"Sleeping Beauty" (Oh, No it isn’t)

It’s panto time again!

Last night, as I do every year, I went to Greenwich Theatre’s latest offering to the festive gods. Usually a whole bunch of us go and it signals the beginning of the Christmas season.

Actually, after last year I hadn’t intended to bother with this one – I had been very disappointed with the production.

I had been sad to see London Bubble stop doing the panto at Greenwich – “artistic differences” was the reason quoted. Bubble’s rough-and ready style doesn’t always hit the mark – and sometimes the miss is quite wide – but it’s always interesting. I used to particularly love the dame who made no effort whatsoever to be anything other than a bloke in a dress and was all the funnier for it, but other bits were often rather lame in the director’s quest not to “do panto” – apparently he hates the medium and spent most of his time trying to create anything other than good old fashioned fun – which in my book is a shame. Panto is what it is and that’s it.

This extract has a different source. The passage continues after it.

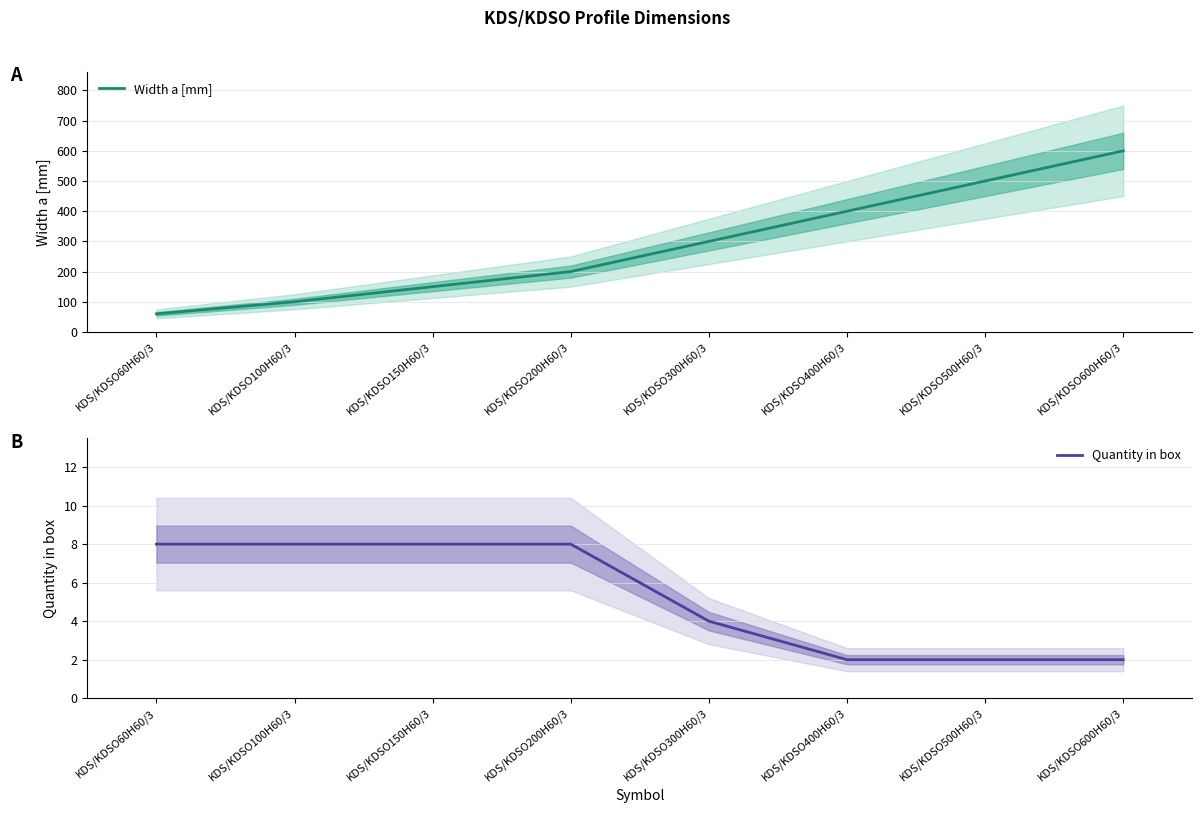

Is this an area chart (filled region under the line)?

No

I was very pleased to see that the replacement company was to be Natural Theatre. Which made my disappointment last year double. Perhaps, I thought afterwards, I had been expecting too much – after all Natural Theatre was one of my favourite theatre companies when I was a student and many years later, memories of people wearing flower pots instead of heads and productions such as Scarlatti’s Birthday and Eat Me had possibly warped to unattainable brilliance in my mind. But the script was poor, the Dame wasn’t the indomitable Ralph Oswick but some bloke who wished he was Eddie Izzard and wasn’t and the whole thing was very lacklustre. Only Abanazer was any good.

So I took the precaution this year of getting really rather drunk before seeing the show. I needn’t have bothered. This year’s show is everything last year’s wasn’t. It’s slick, fast-paced, funny, silly, tuneful and good to look at. The performances are spot-on – especially that of Paul Critoph as the King (just wonderful – a literally-rounded, jolly Ole King Cole of a performance which made me smile whenever he was onstage) and Andrew Pollard as Nanny Fanny – clearly a very experienced dame – and writer. Even the leads – usually thankless wet roles- were sparky and fun. Lots of good effects and appropriate songs – not performed to death – and fun for kiddies and adults in equal measure. I particularly liked the good fairy singing “holding out for a hero” and the rude banana gag. I inwardly groaned when the obligatory “lovers’ song” began, but ended up laughing the most at the naughty upstaging that the rest of the cast indulged in mercilessly behind the hapless pair.

Just in case it seems that I may have had my judgement impaired, I brought along several friends who were driving and therefore drinking very responsibly indeed – and they loved it too – even the curmudgeon who normally hates panto.

Seriously folks. Grab a kid (or a kid-at-heart) and see this show. It’s fabulous.